Laying out an estate plan is no easy feat. The challenges that often arise can come up in a variety of contexts, too. Those with blended families, young children, and a desire for asset distribution that is anything other than evenly divided amongst loved ones need to carefully consider how their estate plan is drafted to obtain desired results. While this may mean the creation of a will and a number of trusts, estate planning is about much more than just determining how one’s assets will be distributed upon his or her death.
For example, when a trust is created, an individual can name another person to serve as the trustee. This individual has a fiduciary duty, meaning that he or she has a duty to act in the best interests of another. The trustee also holds title to assets that have been placed in the trust, making him or her responsible for how those assets are utilized. Oftentimes these assets need to be invested to maintain the trust’s viability for as long as possible, which is why trustees are oftentimes better off if they consult with a financial expert.

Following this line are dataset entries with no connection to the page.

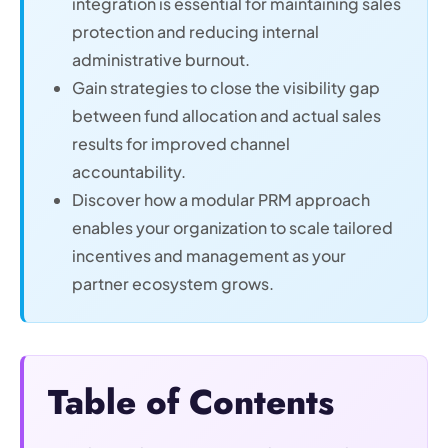
integration is essential for maintaining sales
protection and reducing internal
administrative burnout.
Gain strategies to close the visibility gap
between fund allocation and actual sales
results for improved channel
accountability.
Discover how a modular PRM approach
enables your organization to scale tailored
incentives and management as your
partner ecosystem grows.
Table of Contents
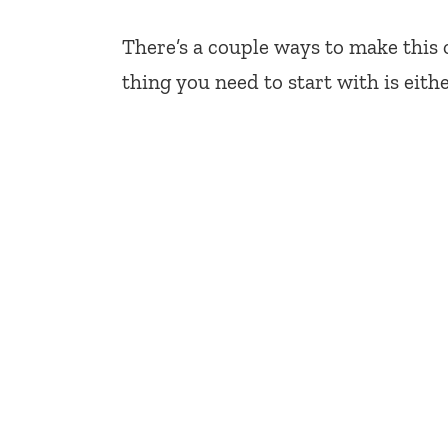
There’s a couple ways to make this 
thing you need to start with is eith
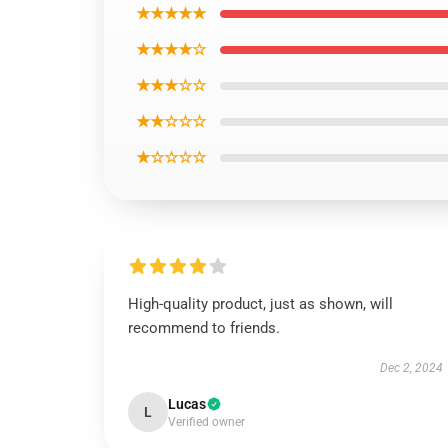
★★★★★
★★★★☆
★★★☆☆
★★☆☆☆
★☆☆☆☆
High-quality product, just as shown, will
recommend to friends.
Dec 2, 2024
Lucas
L
Verified owner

Trustees have other duties, too. Chief amongst them is recordkeeping. Trustees often have to file tax-related documents, provide statements to trust beneficiaries, and submit reports to the court. Sometimes trustees find themselves embroiled in legal disputes, too, especially when beneficiaries claim that the trust’s assets are being mismanaged or improperly dispersed.
Many Californians think it’s a good idea to name a family member or friend in their estate plan to serve as a trustee. Sometimes these arrangements work out, but before making that decision it is important that all parties involved fully understand what the duty entails. An estate planning attorney can be helpful in advising individuals as to the intricacies involved with trust administration.